→ **Data records**

·····

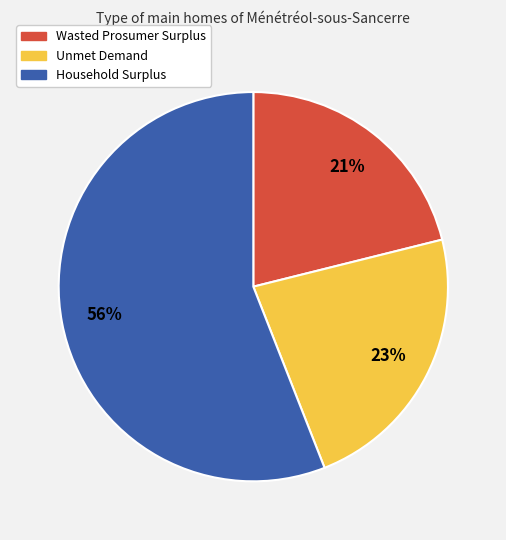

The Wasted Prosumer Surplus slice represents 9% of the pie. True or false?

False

·····

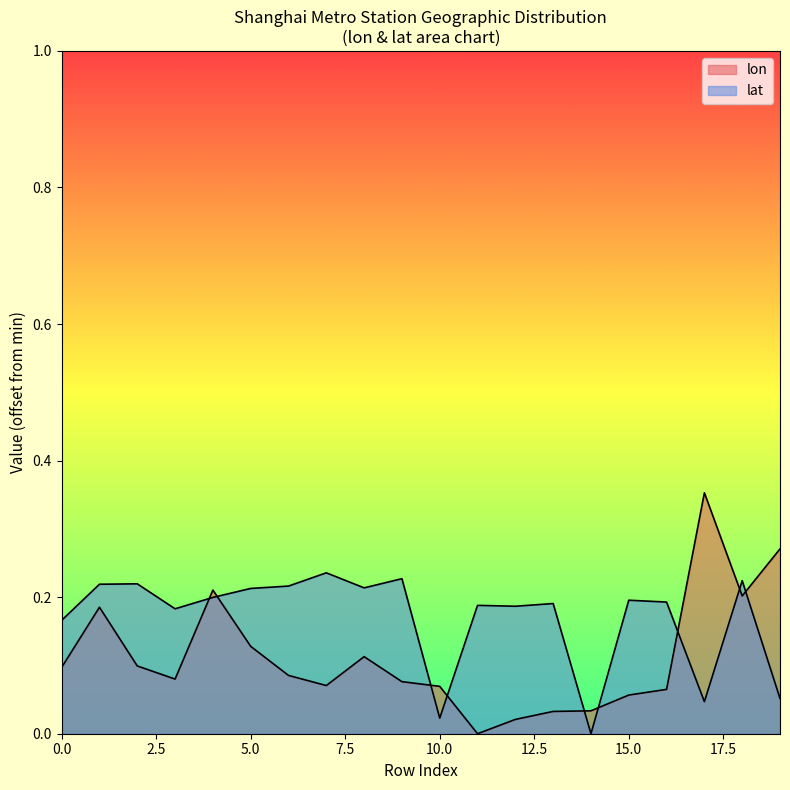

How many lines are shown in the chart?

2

·····

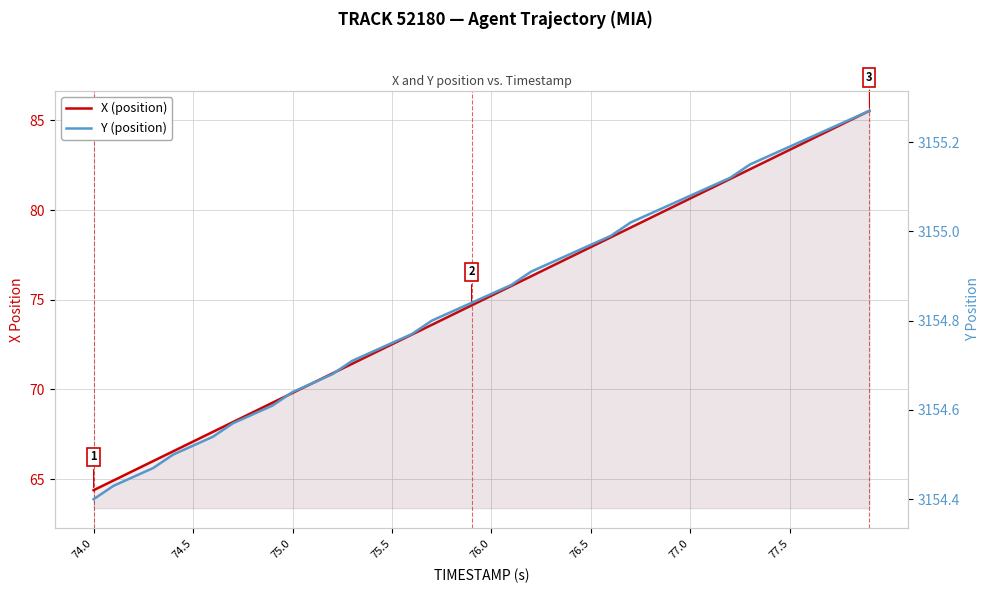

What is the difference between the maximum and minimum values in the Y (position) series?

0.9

·····

→ **What you will do**
Find every line in the data above that contains the string "difference" and copy each one out. Match case exactly.

→ **Answer box**
What is the difference between the maximum and minimum values in the Y (position) series?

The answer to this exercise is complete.